The Boehm GC is a conservative collector, which means it assumes everything (on pointer boundaries) is a pointer. This means that it can find false positive references, like an integer which coincidentally has the value of an address in the heap. As a result, some blocks may stay in memory longer than they would with a non-conservative collector.
Here's a description from Boehm's page:
The garbage collector uses a modified
mark-sweep algorithm. Conceptually it
operates roughly in four phases, which
are performed occasionally as part of
a memory allocation:
- Preparation Each object has an associated mark bit. Clear all mark
bits, indicating that all objects are
potentially unreachable.
- Mark phase Marks all objects that can be reachable via chains of
pointers from variables. Often the
collector has no real information
about the location of pointer
variables in the heap, so it views all
static data areas, stacks and
registers as potentially containing
pointers. Any bit patterns that
represent addresses inside heap
objects managed by the collector are
viewed as pointers. Unless the client
program has made heap object layout
information available to the
collector, any heap objects found to
be reachable from variables are again
scanned similarly.
- Sweep phase Scans the heap for inaccessible, and hence unmarked,
objects, and returns them to an
appropriate free list for reuse. This
is not really a separate phase; even
in non incremental mode this is
operation is usually performed on
demand during an allocation that
discovers an empty free list. Thus the
sweep phase is very unlikely to touch
a page that would not have been
touched shortly thereafter anyway.
- Finalization phase Unreachable objects which had been registered for
finalization are enqueued for
finalization outside the collector.
You should also know that the Boehm GC needs to be given a set of "roots", which are starting points for the mark-and-sweep algorithm. The stack and registers are automatically roots. You need to explicitly add global pointers as roots.

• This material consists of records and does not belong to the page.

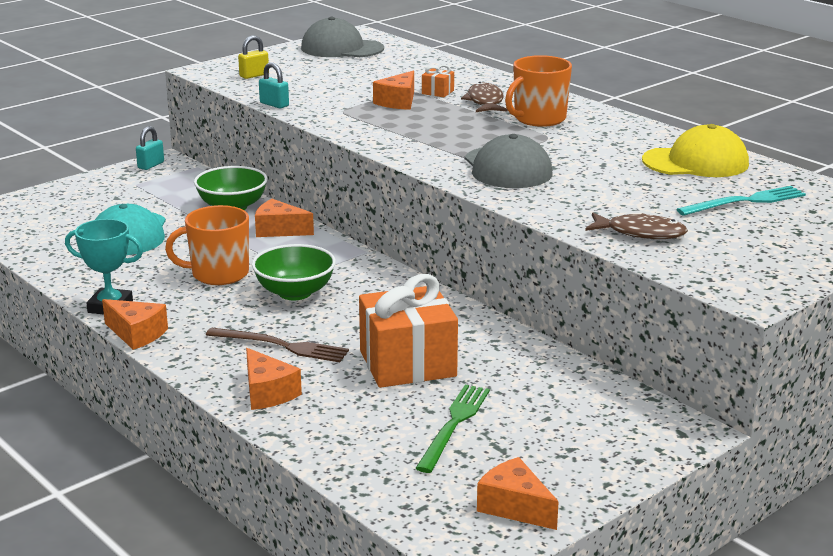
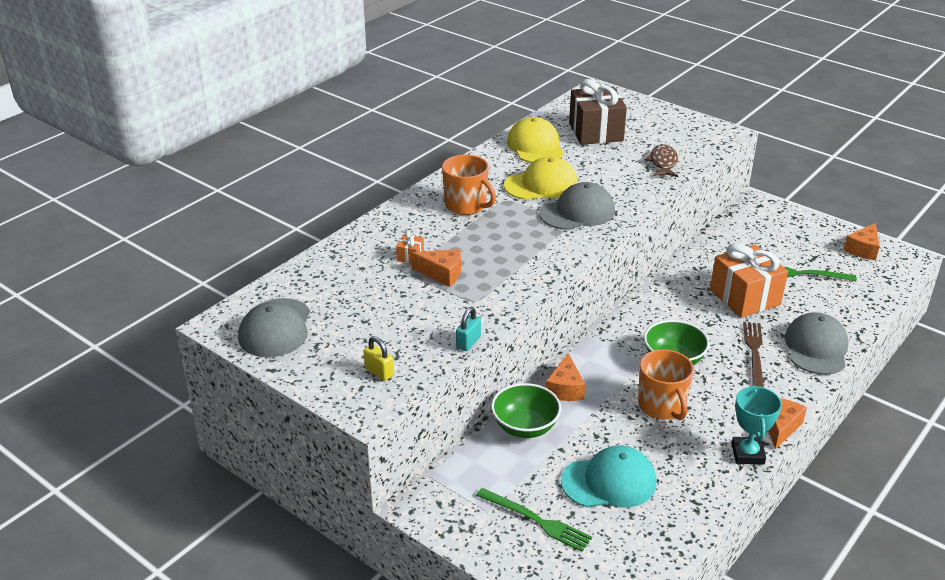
camera: 100 degrees left, 10 degrees up
turquoise padlock [136,126,164,170] -> none
orange cheese [246,348,302,410] -> grey cap [785,312,849,375]
brown fish [461,82,508,112] -> none
turquoise fork [676,186,806,216] -> brown gift [569,79,627,145]
none -> green fork [476,488,592,552]
none -> yellow cap [504,156,578,200]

EDIT: In comments, some concerns were pointed out about conservative collectors in general. It is true that integers that look like heap pointers to the collector can cause memory not to be released. This is not as big of a problem as you might think. Most scalar integers in a program are used for counts and sizes and are fairly small (so they would not look like heap pointers). You would mostly run into problems with arrays containing bitmaps, strings, floating point data, or anything of that sort. Boehm GC lets you allocate a block with GC_MALLOC_ATOMIC
which indicates to the collector that the block will not contain any pointers. If you look in gc_typed.h, you will also find ways to specify what parts of a block may contain pointers.
That said, a fundamental limitation of a conservative collector is that it cannot safely move memory around during collection since pointer rewriting is not safe. This means you won't get any of the benefits of compaction like lowered fragmentation and improved cache performance.